Start of DATA SHOWN
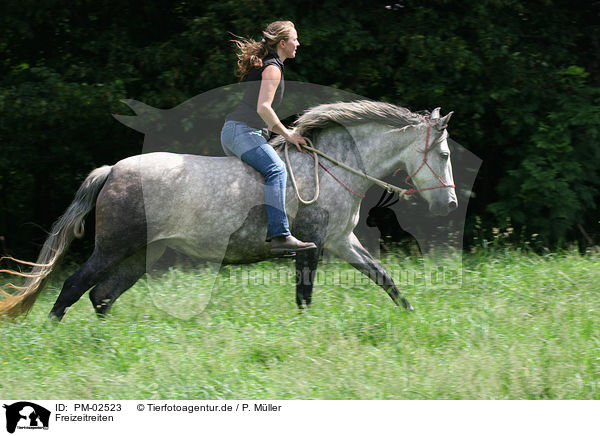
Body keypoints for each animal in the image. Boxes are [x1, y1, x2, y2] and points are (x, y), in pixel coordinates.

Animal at [0, 99, 454, 320]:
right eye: (445, 153)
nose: (449, 204)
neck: (332, 166)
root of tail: (112, 171)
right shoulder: (313, 244)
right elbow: (304, 296)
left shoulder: (341, 241)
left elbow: (385, 279)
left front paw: (412, 318)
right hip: (112, 247)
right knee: (73, 287)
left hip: (142, 254)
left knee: (101, 296)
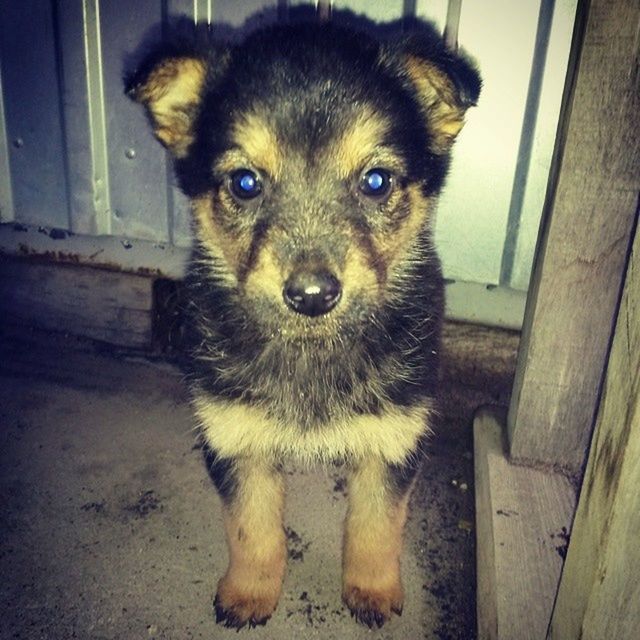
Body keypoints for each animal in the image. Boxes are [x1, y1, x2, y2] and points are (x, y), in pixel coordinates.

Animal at [127, 20, 478, 632]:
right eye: (245, 183)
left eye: (376, 181)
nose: (312, 297)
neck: (312, 350)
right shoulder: (234, 433)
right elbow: (252, 529)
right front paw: (249, 594)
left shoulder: (393, 437)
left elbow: (375, 526)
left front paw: (372, 591)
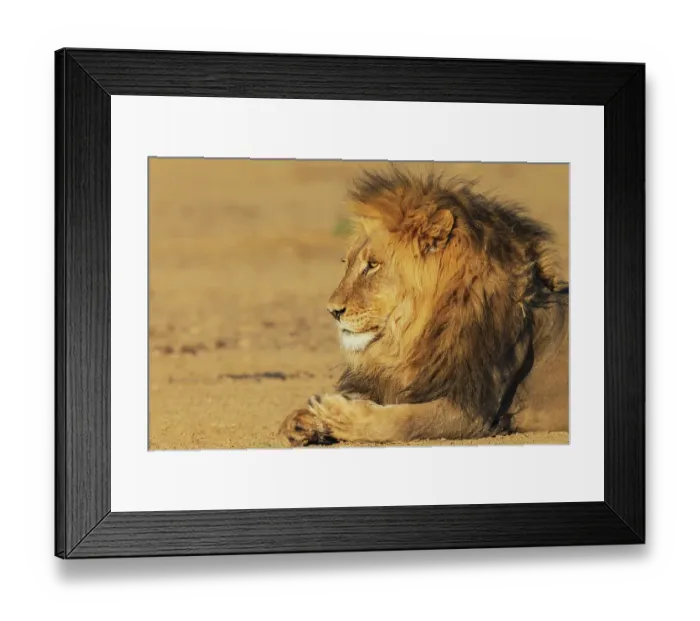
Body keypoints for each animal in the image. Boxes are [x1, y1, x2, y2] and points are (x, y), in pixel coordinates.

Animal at [279, 168, 569, 446]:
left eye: (372, 265)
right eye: (347, 263)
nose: (333, 311)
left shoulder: (472, 409)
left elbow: (402, 420)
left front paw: (337, 413)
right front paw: (302, 420)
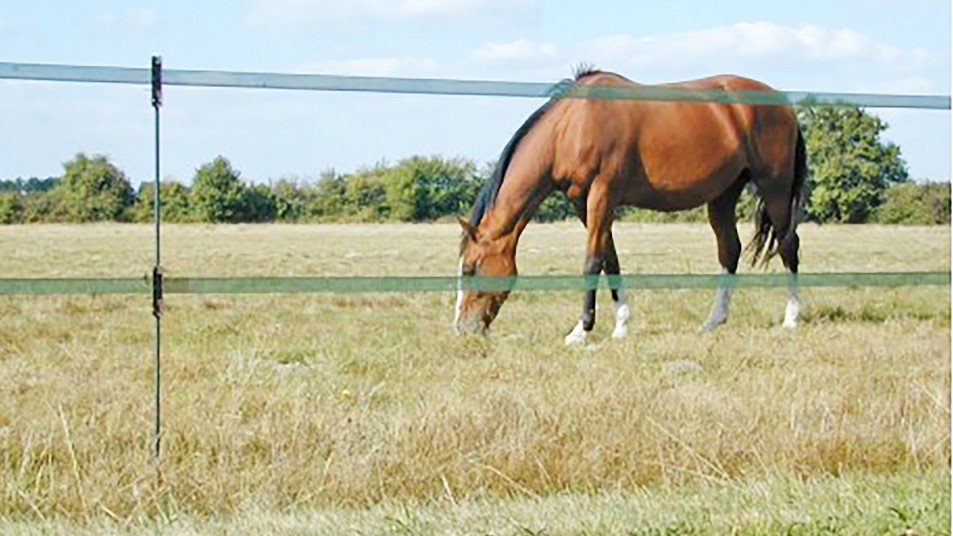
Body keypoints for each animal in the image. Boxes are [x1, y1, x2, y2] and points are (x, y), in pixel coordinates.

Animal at [454, 68, 806, 344]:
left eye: (471, 268)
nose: (462, 328)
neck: (573, 125)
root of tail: (784, 105)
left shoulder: (602, 193)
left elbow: (592, 261)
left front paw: (580, 331)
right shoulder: (584, 202)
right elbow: (610, 260)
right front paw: (621, 326)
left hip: (774, 186)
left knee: (788, 244)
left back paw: (791, 318)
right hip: (722, 195)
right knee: (729, 250)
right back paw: (712, 321)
End of DATA SHOWN
* [WHAT THE TASK REQUIRES]: Exclude every picture and copy the remaining data exactly.

* [FINISHED EXERCISE]:
Body keypoints for each animal in the image. Boxes are [x1, y1, x2, y2] and points are (x, y), in pixel coordinates.

Animal at [0, 99, 454, 320]:
right eye: (445, 153)
nose: (449, 204)
neck: (332, 166)
root of tail: (112, 171)
right shoulder: (313, 244)
right elbow: (304, 296)
left shoulder: (341, 241)
left elbow: (385, 279)
left front paw: (412, 318)
right hip: (112, 247)
right knee: (73, 287)
left hip: (142, 254)
left knee: (101, 296)
Body keypoints for each animal in the image. Boxes are [x1, y1, x2, y2] and points are (x, y), in pixel coordinates.

Animal at [127, 20, 478, 632]:
right eye: (245, 183)
left eye: (376, 181)
nose: (312, 297)
neck: (312, 350)
right shoulder: (234, 433)
right elbow: (252, 529)
right front paw: (249, 594)
left shoulder: (393, 437)
left elbow: (375, 526)
left front paw: (372, 591)
Body keypoints for each animal in the image. Boxes are [x1, y1, x2, y2] and points are (x, y), in pixel coordinates.

Animal at [279, 168, 569, 446]:
left eye: (372, 265)
right eye: (347, 263)
nose: (333, 311)
left shoulder: (472, 409)
left elbow: (402, 420)
left front paw: (337, 413)
right front paw: (302, 420)
Body keypoints for each animal in the image. Boxes are [x1, y1, x2, y2] and points are (x, y), in pixel coordinates.

Animal at [454, 68, 806, 344]:
left eye: (471, 268)
nose: (462, 328)
neck: (573, 125)
root of tail: (784, 105)
left shoulder: (602, 193)
left elbow: (592, 261)
left front paw: (580, 331)
right shoulder: (584, 202)
right elbow: (610, 260)
right front paw: (621, 326)
left hip: (774, 186)
left knee: (788, 244)
left back paw: (791, 318)
right hip: (722, 195)
right knee: (729, 250)
right back paw: (712, 321)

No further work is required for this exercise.